Segment Start: RECORDS FOR THIS EXERCISE
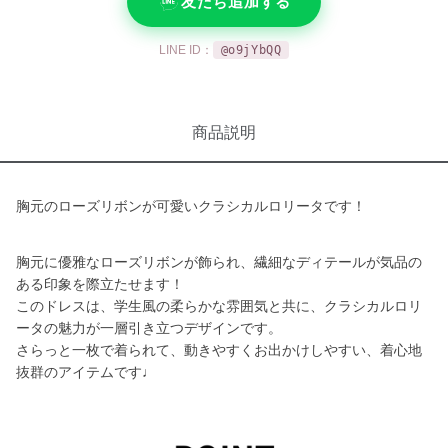
友だち追加する
LINE ID：
@o9jYbQQ
商品説明
胸元のローズリボンが可愛いクラシカルロリータです！
胸元に優雅なローズリボンが飾られ、繊細なディテールが気品の
ある印象を際立たせます！
このドレスは、学生風の柔らかな雰囲気と共に、クラシカルロリ
ータの魅力が一層引き立つデザインです。
さらっと一枚で着られて、動きやすくお出かけしやすい、着心地
抜群のアイテムです♩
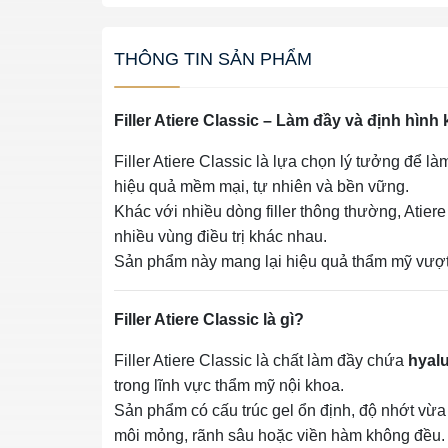
THÔNG TIN SẢN PHẨM
Filler Atiere Classic – Làm đầy và định hình
Filler Atiere Classic là lựa chọn lý tưởng để l
hiệu quả mềm mại, tự nhiên và bền vững.
Khác với nhiều dòng filler thông thường, Atiere
nhiều vùng điều trị khác nhau.
Sản phẩm này mang lại hiệu quả thẩm mỹ vượt t
Filler Atiere Classic là gì?
Filler Atiere Classic là chất làm đầy chứa
hyalu
trong lĩnh vực thẩm mỹ nội khoa.
Sản phẩm có cấu trúc gel ổn định, độ nhớt vừa 
môi mỏng, rãnh sâu hoặc viền hàm không đều.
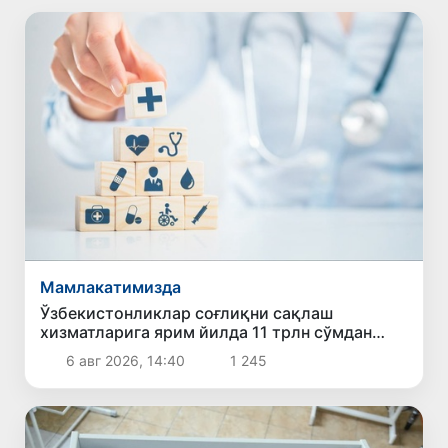
Мамлакатимизда
Ўзбекистонликлар соғлиқни сақлаш
хизматларига ярим йилда 11 трлн сўмдан
зиёд маблағ сарфлади
6 авг 2026, 14:40
1 245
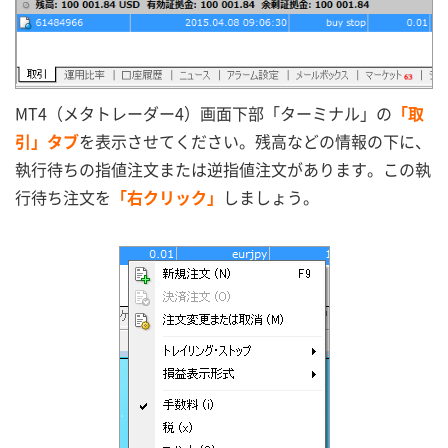
MT4（メタトレーダー4）画面下部「ターミナル」の
「取
引」タブ
を表示させてください。残高などの情報の下に、
執行待ちの指値注文または逆指値注文があります。この執
行待ち注文を
「右クリック」
しましょう。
Segment End: RECORDS FOR THIS EXERCISE
* _WHAT YOU WILL DO_
Pull out each line from the items above that contains the string "hiệu".

* _RESPONSE BOX_
hiệu quả mềm mại, tự nhiên và bền vững.
Sản phẩm này mang lại hiệu quả thẩm mỹ vượt t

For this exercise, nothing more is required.